**DIRECTIONS:** Retype the lines below exactly, but only those from the line that has "écoles, et de" through the line that has "Lo vedo sul palco e". Omit every picture.

Extracted page text data
********

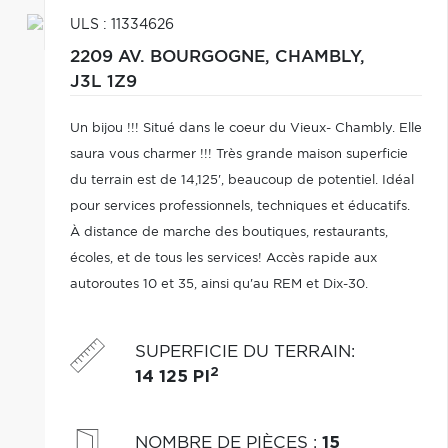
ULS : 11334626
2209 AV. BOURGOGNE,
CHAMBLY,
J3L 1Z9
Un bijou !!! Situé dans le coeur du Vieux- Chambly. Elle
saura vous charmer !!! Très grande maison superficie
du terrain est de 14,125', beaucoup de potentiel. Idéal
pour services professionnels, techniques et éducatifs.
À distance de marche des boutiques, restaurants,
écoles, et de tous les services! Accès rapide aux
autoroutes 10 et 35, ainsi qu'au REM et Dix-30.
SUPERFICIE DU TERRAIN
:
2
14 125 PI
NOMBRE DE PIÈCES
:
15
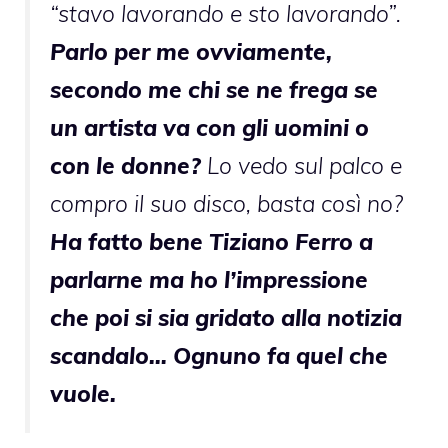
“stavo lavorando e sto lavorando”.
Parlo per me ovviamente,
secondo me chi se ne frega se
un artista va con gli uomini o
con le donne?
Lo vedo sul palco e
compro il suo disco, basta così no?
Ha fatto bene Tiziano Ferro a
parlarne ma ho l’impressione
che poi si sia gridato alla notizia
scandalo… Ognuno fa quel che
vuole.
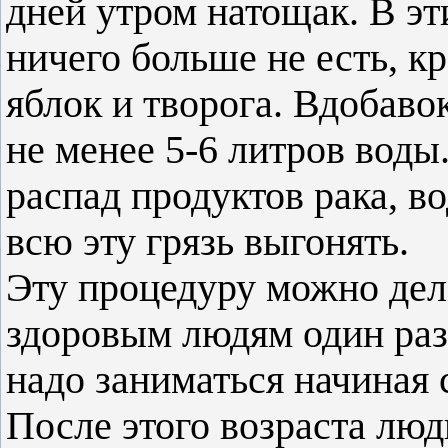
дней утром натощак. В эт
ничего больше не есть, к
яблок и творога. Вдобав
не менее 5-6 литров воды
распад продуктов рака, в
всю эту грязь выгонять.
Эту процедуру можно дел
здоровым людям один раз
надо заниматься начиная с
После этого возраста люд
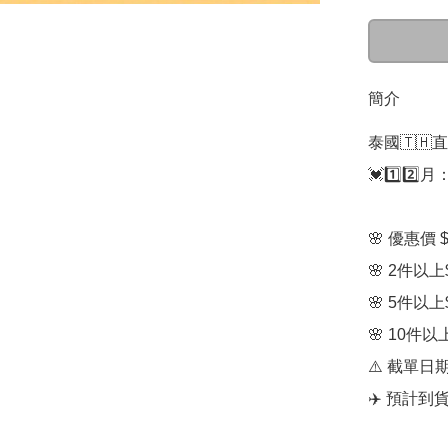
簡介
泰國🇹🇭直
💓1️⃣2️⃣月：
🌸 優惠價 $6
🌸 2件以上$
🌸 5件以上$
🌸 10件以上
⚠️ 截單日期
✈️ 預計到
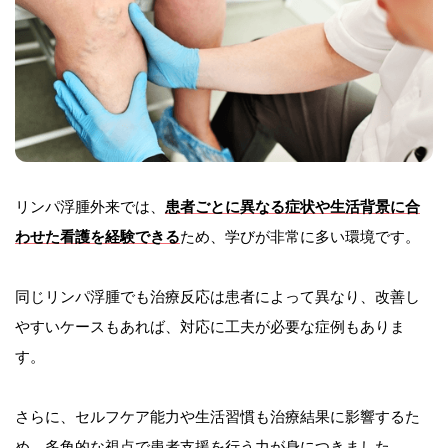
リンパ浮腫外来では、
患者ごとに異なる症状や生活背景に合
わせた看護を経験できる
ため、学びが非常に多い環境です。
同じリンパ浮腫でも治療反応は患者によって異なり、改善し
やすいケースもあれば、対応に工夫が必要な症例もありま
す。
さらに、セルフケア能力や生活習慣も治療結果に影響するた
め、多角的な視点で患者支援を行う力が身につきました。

********

**SOLUTION TO THIS EXERCISE:**
écoles, et de tous les services! Accès rapide aux
autoroutes 10 et 35, ainsi qu'au REM et Dix-30.
SUPERFICIE DU TERRAIN
:
2
14 125 PI
NOMBRE DE PIÈCES
:
15
“stavo lavorando e sto lavorando”.
Parlo per me ovviamente,
secondo me chi se ne frega se
un artista va con gli uomini o
con le donne?
Lo vedo sul palco e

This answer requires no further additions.